Papa: “staccarci dal cellulare, spegnere la televisione. Troppa violenza verbale amplificata dalla Rete”

“C’è troppa violenza verbale, parole offensive e nocive che la Rete amplifica. Oggi si insulta come dire buona giornata. La Quaresima è il tempo propizio per fare spazio alla Parola di Dio. È il tempo per spegnere la televisione e aprire la Bibbia. È il tempo per staccarci dal cellulare e connetterci al Vangelo”, sono state le parole del Papa, “È il tempo per rinunciare a parole inutili, chiacchiere, dicerie, pettegolezzi, e dare del ‘tu’ al Signore. È il tempo per dedicarsi a una sana ecologia del cuore”.
“Viviamo in un ambiente inquinato da troppa violenza verbale, da tante parole offensive e nocive, che la rete amplifica. Siamo sommersi di parole vuote, di pubblicità, di messaggi subdoli”, ha aggiunto, “Ci siamo abituati a sentire di tutto su tutti e rischiamo di scivolare in una mondanità che ci atrofizza il cuore. Fatichiamo a distinguere la voce del Signore che ci parla, la voce della coscienza, del bene. Gesù, chiamandoci nel deserto, ci invita a prestare ascolto a quel che conta”.

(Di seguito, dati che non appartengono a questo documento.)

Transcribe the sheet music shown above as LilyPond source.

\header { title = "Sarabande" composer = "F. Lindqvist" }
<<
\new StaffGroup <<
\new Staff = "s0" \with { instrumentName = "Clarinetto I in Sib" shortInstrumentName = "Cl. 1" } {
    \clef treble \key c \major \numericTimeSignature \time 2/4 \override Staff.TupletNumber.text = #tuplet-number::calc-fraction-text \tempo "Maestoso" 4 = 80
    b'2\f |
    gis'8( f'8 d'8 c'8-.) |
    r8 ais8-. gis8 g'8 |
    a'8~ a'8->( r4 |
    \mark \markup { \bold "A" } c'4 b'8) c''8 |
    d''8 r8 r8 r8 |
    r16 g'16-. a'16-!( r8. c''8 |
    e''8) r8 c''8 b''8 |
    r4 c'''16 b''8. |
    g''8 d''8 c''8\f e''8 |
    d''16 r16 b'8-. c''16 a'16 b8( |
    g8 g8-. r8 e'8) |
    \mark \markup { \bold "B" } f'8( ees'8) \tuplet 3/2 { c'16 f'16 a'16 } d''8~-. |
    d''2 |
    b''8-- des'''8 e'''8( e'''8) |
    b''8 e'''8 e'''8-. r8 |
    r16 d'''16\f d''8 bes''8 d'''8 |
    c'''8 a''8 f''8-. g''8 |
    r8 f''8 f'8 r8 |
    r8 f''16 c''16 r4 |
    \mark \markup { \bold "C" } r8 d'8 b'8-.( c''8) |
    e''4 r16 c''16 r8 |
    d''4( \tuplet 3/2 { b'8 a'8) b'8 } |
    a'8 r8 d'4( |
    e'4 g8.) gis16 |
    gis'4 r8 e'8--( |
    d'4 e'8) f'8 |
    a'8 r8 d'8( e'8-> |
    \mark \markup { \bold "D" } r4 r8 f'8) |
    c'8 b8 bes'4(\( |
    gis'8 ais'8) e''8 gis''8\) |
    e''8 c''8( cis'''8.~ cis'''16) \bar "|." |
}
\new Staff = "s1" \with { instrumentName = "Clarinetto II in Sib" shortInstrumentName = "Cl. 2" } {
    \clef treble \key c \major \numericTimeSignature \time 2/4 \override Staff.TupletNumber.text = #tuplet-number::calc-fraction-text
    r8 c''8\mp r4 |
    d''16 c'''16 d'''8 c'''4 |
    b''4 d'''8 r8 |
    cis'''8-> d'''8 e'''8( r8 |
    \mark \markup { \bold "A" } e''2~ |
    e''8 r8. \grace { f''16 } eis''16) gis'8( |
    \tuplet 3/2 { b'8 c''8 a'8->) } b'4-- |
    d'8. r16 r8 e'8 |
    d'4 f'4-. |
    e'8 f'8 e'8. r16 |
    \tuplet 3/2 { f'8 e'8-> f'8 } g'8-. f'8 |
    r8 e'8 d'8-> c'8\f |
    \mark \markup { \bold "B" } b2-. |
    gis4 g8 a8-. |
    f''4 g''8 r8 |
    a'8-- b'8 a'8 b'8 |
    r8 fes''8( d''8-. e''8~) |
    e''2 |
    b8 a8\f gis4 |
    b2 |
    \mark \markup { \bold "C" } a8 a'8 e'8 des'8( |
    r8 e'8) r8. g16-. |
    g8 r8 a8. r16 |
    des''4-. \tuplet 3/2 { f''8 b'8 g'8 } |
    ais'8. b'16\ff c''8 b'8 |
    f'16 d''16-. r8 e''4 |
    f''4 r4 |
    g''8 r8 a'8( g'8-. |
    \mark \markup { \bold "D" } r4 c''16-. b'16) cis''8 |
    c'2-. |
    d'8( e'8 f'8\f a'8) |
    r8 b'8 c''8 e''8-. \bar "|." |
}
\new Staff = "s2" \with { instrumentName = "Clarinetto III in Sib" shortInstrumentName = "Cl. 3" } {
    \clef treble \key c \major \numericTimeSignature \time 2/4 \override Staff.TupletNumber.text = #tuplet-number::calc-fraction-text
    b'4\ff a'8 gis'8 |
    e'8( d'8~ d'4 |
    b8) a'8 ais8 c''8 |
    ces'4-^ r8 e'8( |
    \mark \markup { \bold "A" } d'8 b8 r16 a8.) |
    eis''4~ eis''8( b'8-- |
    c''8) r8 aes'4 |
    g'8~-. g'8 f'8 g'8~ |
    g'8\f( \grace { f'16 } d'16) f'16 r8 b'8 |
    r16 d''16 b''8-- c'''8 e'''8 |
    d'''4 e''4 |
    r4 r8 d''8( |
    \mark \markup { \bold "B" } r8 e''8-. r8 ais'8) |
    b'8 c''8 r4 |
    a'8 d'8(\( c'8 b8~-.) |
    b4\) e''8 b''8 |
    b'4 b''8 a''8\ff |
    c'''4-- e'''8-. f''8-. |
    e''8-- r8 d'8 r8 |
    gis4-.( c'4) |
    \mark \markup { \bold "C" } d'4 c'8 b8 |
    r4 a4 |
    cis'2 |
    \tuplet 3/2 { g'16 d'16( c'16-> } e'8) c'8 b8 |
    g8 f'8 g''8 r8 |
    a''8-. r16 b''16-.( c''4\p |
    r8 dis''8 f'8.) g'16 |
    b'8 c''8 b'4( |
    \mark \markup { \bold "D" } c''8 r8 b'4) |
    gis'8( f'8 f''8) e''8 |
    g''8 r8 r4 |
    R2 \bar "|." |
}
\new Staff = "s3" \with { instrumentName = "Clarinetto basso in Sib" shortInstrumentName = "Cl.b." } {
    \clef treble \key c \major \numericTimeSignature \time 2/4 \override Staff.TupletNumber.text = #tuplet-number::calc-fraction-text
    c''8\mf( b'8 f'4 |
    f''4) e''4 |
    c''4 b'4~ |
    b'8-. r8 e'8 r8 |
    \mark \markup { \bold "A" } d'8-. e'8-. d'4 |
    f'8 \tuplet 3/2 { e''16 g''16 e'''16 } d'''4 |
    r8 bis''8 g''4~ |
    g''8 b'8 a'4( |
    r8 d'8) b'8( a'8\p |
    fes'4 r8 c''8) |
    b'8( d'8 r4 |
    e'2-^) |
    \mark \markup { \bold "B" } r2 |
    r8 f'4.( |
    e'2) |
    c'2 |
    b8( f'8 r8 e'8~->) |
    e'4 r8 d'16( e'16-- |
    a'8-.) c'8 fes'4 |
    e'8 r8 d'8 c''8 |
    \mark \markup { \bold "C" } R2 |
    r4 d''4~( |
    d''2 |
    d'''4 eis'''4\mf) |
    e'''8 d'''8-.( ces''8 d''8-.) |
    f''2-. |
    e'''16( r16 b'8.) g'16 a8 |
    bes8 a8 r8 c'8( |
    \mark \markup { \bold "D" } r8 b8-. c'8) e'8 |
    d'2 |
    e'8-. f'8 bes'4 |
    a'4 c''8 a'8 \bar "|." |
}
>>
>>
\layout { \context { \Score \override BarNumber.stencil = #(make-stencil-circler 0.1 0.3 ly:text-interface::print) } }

Oggi, mercoledì delle ceneri, inizia la Quaresima. “Immaginiamo di stare in un deserto. La prima sensazione sarebbe quella di trovarci avvolti da un grande silenzio: niente rumori, a parte il vento e il nostro respiro. Ecco, il deserto è il luogo del distacco dal frastuono che ci circonda”, ha detto ancora Beroglio, “È assenza di parole per fare spazio a un’altra Parola, la Parola di Dio, che come brezza leggera ci accarezza il cuore. Il deserto è il luogo della Parola, con la maiuscola. Nella Bibbia, infatti, il Signore ama parlarci nel deserto. Nel deserto consegna a Mosè le “dieci parole”, i dieci comandamenti”. “Quando il popolo si allontana da Lui, diventando come una sposa infedele, Dio dice: ‘Ecco, io la condurrò nel deserto e parlerò al suo cuore. Là mi risponderà, come nei giorni della sua giovinezza’”, è la sua esortazione, “Nel deserto si ritrova l’intimità con Dio, l’amore del Signore. Gesù amava ritirarsi ogni giorno in luoghi deserti a pregare. Ci ha insegnato come cercare il Padre, che ci parla nel silenzio”.